ENCINITAS — Several of Encinitas’ political candidates have been receiving a boost — or taking a hit — from political action committees doing the work on their behalf.
The North County Leadership Council and Public Safety Advocates — committees tied to Republican leaders and developers, respectively — have pumped more than $20,000 into the campaign in support of Paul Gaspar, Phil Graham and Mark Muir and against candidates Catherine Blakespear and Tony Kranz, according to county and city records.
According to independent expenditure reports, the North County Leadership Council reported spending $4,437 on mailers for Graham, Gaspar and Muir, and an additional $2,092 on mailers and newspaper ad for the trio. While reported separately, the mailers and the newspaper ad were the same for each candidate.
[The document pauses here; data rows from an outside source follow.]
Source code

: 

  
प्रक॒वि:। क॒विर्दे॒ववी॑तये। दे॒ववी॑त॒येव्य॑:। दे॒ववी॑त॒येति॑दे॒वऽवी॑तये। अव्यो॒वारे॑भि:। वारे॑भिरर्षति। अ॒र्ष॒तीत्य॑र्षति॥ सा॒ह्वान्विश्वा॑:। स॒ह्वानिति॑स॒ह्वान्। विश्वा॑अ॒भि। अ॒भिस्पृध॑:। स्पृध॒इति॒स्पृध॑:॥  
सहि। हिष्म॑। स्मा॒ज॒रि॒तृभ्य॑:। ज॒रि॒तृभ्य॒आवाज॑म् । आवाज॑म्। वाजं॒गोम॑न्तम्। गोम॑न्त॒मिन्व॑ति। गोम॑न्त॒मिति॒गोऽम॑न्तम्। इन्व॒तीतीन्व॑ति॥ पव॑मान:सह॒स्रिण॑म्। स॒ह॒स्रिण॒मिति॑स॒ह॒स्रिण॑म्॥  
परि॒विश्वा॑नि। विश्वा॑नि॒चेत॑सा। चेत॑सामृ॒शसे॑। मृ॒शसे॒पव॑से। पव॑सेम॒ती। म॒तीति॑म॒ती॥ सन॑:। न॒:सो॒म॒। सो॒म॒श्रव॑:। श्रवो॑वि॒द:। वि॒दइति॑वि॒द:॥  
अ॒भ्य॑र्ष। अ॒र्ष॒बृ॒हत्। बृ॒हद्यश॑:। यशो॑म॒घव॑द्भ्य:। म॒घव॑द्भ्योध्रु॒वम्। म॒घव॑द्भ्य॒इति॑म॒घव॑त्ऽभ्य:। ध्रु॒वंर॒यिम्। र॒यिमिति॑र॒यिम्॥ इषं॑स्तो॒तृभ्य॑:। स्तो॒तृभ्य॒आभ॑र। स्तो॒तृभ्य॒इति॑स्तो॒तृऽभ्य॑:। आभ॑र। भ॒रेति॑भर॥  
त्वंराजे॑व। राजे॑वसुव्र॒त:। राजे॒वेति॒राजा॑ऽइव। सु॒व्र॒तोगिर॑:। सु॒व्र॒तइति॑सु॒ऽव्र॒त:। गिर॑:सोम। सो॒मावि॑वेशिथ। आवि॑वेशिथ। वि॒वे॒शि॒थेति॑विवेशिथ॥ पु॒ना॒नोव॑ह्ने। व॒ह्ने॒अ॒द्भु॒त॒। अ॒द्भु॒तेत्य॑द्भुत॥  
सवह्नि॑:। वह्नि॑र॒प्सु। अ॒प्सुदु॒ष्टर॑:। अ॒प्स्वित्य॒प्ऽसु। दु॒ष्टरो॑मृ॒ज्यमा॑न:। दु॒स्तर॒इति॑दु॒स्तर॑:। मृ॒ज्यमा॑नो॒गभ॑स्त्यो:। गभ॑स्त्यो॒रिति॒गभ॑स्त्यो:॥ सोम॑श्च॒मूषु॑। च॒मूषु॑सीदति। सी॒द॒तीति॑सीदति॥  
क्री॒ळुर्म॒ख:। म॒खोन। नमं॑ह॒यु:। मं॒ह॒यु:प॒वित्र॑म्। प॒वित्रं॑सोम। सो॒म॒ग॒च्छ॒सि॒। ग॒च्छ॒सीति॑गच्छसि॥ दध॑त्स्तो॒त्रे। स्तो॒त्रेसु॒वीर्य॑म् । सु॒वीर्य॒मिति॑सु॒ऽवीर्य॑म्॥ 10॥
The group, which is spearheaded by former Encinitas Councilman Jerome Stocks, was the subject of a Coast News report in September 2015, when the group disclosed it had raised $3,500 and its membership was exclusively North County Republican leaders.
At that time, Stocks said the group was nonpartisan, and planned on recruiting Democrats and liberals to their membership rolls.
Stocks, reached on Wednesday, said the group still remains nonpartisan, which he said is proven by the group’s endorsements. A review of the group’s 16 endorsements found that one was a registered Democrat — San Marcos Unified School District board member Randy Walton.
Walton, reached Wednesday, said he was unaware that he had received the group’s backing.
“I vaguely remember filling something out a few months back, but I didn’t have a clue that I was endorsed,” Walton said. “That’s interesting.”
Stocks said the group’s board didn’t spend money in all of the races, and voted to spend its money in races where they had multiple candidates that the group backed. They contributed more than $28,000 to the campaigns of Ramona Finnilla, Julie Nygaard, Dan Hughes and Larry Schallock in the Tri-City Healthcare District race and $31,000 toward the passage of Measure B, the Lilac Hills Ranch Voter initiative.
“When you make decisions on how and where you spend money, you try to get the most impact possible,” Stocks said.
Meanwhile, a group called Public Safety Advocates reported spending $4,300 on a mailer against Blakespear and the same amount on a mailer against Kranz. The PAC has been active since 2014, and according to the expenditure form, has been backed heavily by local developers, including LHR Investment LLC — a subsidiary of Lilac Hills Ranch developer Accretive — Sudberry Properties, the Western Electrical Contractors Association, the California Real Estate PAC, and the Building Industry Association of San Diego.
In the race for Measure T, the city’s housing element, up until recently the most visible organized movement was in opposition to the plan. That committee, the Committee Opposed to Encinitas Measure T, raised $7,218 and spent close to $4,500 on signs and mailers.
Its major support comes from the most vocal opponents of Measure T, including campaign chairman Bruce Ehlers, Peter Stern, CJ Minster, former City Councilman Dennis Holz, former Mayor Sheila Cameron and Ian Thompson, the widower of late Encinitas Councilwoman Maggie Houlihan.
But in recent days, independent expenditures were listed from two PACs: the League of Conservation Voters and Foundation for Independent Research & Education Issues Committee. The former reported spending more than $12,000 on a “yes on T” mailer and brochure, and the latter reported spending $10,000 in online advertising in support of Measure T.
The League of Conservation Voter’s donors, according to its most recent campaign documents, include Zagara Management Co., a Cardiff-based real estate developer; George Krikorian of Krikorian Premiere Theatres, and the group Olivenhain Town Center LP. Another noteworthy name, albeit one of the PACs smaller donors is Councilwoman Lisa Shaffer.
The second PAC has received all of its funding from the parent Independent Voter PAC, which receives its funding from pharmaceutical giant Eli Lilly, Sempra Energy and Pacific Gas & Electric.